**REQUIRED ACTIONS**
1. In the interview page below, since what year has Josh Berkus been involved in open source projects?
2. List every topic that the description in the interview page below says Josh Berkus discusses.

**GIVEN PASSAGE**
────────────────

Josh Berkus

Job Title: 
PostgreSQL Core Team Member
Release Date: 
Mon, 2011-03-21 14:35
Description: 

Josh Berkus discusses working in the context of the international PostgreSQL community, perspectives on Sun's acquisition of MySQL, PostgreSQL's 8.4 release, and the influx of SaaS-based applications.

 

Bob Zurek: Welcome to Database Radio, a series of podcasts from EnterpriseDB featuring business and technology experts who will share their views and perspectives on a variety of topics and solutions related to the database tools and open source market. Hi, I'm Bob Zurek, CTO of EnterpriseDB and host of Database Radio, and today it's a real pleasure to welcome Josh Berkus, who is one of the core team members of the world-spanning open source database project PostgreSQL. He's quite a database visionary, having been well-versed in the mechanics of database technology, especially in open source, and has been involved in lots of open source projects going back to 1998. It's a real pleasure to have you on Database Radio today.

Josh Berkus: Thanks a lot for setting this up! I always enjoy an opportunity to talk, as anyone who knows me can attest.

BZ: I think it would be important for our audience to have you give us a little perspective on how you got involved with the project and what it's like to be working in the context of this great PostgreSQL community.

────────────────

**INPUT DATA**
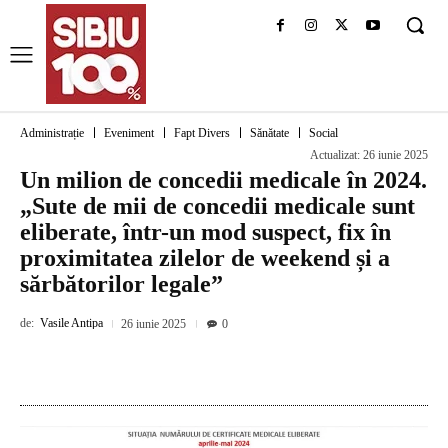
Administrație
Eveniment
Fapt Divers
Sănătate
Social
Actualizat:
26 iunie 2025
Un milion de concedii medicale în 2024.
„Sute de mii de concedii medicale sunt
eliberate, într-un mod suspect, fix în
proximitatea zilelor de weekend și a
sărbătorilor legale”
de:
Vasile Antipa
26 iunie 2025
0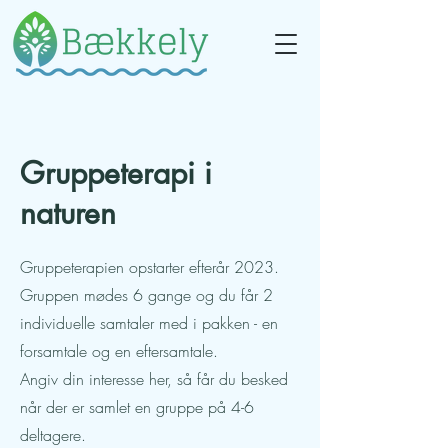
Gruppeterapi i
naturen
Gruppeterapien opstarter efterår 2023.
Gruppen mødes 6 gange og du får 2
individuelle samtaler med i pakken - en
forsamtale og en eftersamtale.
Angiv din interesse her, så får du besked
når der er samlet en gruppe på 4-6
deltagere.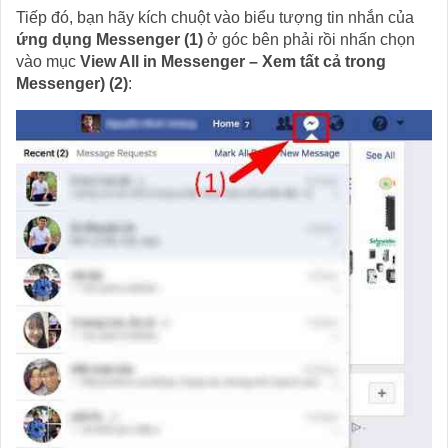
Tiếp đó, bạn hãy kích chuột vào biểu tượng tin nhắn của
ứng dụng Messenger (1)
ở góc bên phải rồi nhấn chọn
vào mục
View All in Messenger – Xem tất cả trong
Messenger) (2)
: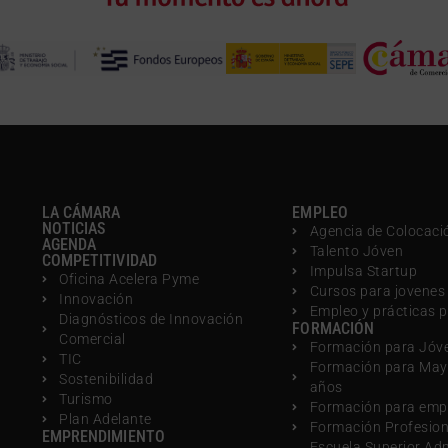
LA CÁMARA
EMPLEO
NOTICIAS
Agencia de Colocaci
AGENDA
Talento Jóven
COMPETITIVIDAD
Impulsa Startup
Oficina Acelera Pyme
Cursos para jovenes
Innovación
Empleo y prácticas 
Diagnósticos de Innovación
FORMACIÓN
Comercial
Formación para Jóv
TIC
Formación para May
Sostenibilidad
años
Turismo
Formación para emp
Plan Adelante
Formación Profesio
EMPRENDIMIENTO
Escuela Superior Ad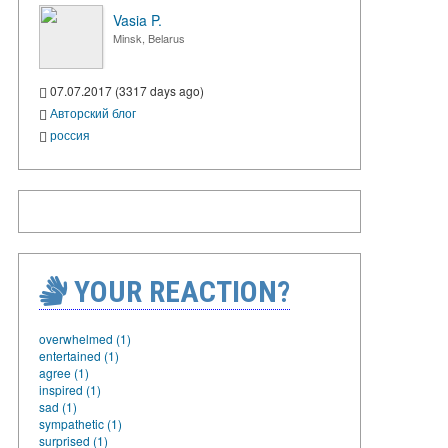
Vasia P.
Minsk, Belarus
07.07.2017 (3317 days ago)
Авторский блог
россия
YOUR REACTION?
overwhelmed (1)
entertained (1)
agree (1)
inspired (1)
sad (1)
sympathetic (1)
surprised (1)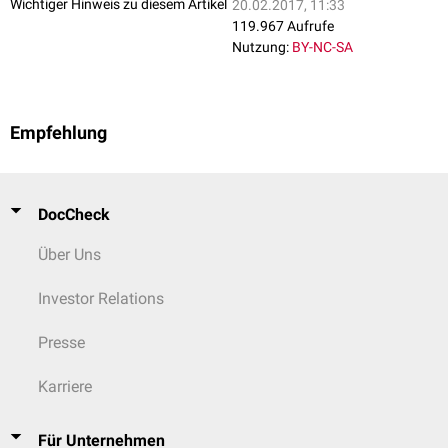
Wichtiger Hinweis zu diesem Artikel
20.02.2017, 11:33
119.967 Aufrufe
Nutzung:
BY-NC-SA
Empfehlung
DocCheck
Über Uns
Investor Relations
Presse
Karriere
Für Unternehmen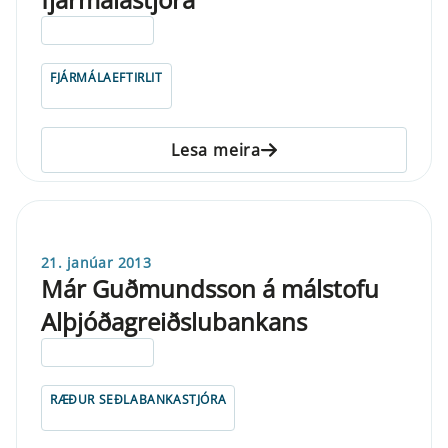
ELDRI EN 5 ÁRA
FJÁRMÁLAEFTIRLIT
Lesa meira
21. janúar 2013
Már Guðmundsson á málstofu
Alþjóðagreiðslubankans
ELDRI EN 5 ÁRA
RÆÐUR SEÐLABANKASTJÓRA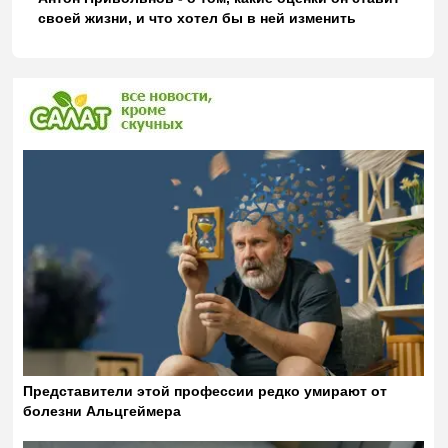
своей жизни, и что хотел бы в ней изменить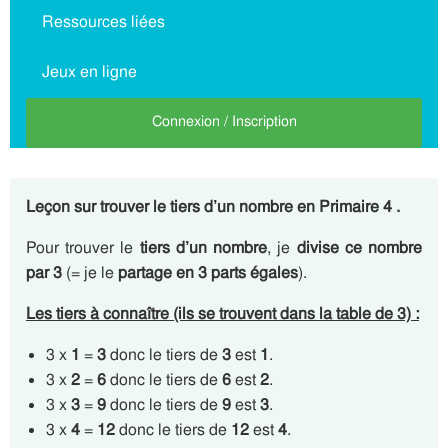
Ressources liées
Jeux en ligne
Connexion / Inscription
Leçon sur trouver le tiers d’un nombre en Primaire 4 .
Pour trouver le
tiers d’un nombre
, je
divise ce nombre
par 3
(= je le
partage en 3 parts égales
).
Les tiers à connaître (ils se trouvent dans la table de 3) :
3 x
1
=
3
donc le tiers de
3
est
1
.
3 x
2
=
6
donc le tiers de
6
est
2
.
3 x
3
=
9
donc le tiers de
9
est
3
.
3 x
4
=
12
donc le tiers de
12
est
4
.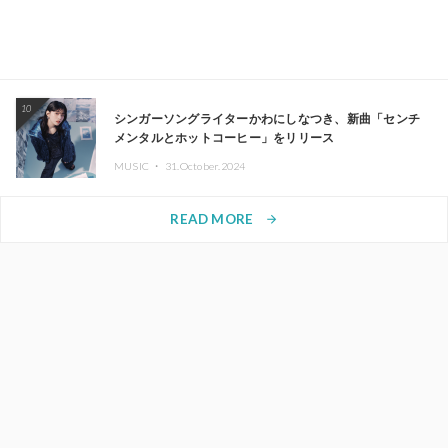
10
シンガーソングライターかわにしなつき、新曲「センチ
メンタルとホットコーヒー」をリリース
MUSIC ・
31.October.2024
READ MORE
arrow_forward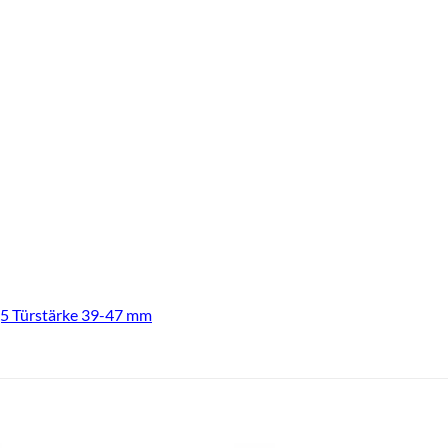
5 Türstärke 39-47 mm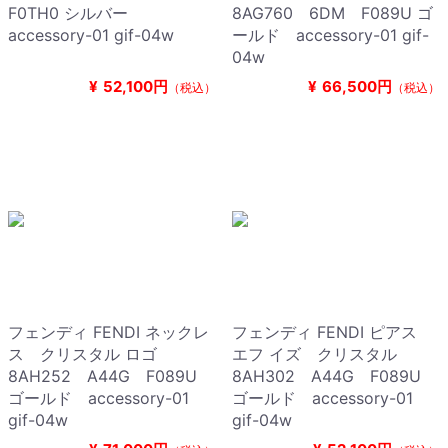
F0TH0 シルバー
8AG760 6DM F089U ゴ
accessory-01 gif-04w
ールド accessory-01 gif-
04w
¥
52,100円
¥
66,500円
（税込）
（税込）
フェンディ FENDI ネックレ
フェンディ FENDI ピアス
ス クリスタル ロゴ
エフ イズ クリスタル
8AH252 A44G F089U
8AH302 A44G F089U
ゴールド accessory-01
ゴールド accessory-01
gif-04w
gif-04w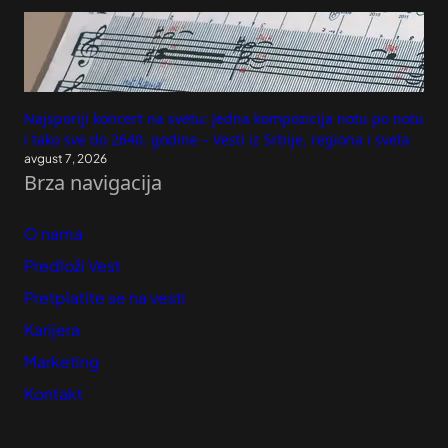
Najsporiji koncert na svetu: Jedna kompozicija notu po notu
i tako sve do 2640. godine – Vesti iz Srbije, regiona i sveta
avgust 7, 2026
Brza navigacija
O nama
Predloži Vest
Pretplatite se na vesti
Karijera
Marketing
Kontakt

────────────────

**ANSWERS BY ITEM**
1. 1998

2.
- Working in the context of the international PostgreSQL community
- Perspectives on Sun's acquisition of MySQL
- PostgreSQL's 8.4 release
- The influx of SaaS-based applications